Assignment: Transcribe each record word for word. Skip the images.

Data extract:
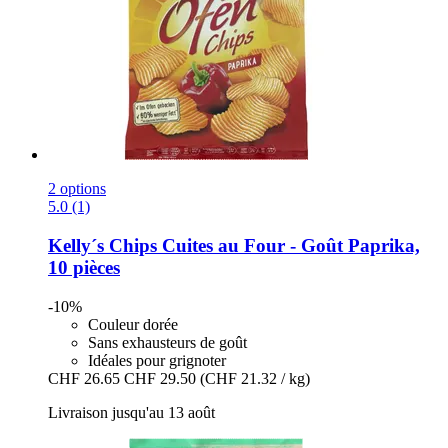
2 options
5.0 (1)
Kelly´s
Chips Cuites au Four -​ Goût Paprika,
10 pièces
-10%
Couleur dorée
Sans exhausteurs de goût
Idéales pour grignoter
CHF 26.65
CHF 29.50
(CHF 21.32 / kg)
Livraison jusqu'au 13 août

Response area:
2 options
5.0 (1)
Kelly´s
Chips Cuites au Four -​ Goût Paprika,
10 pièces
-10%
Couleur dorée
Sans exhausteurs de goût
Idéales pour grignoter
CHF 26.65
CHF 29.50
(CHF 21.32 / kg)
Livraison jusqu'au 13 août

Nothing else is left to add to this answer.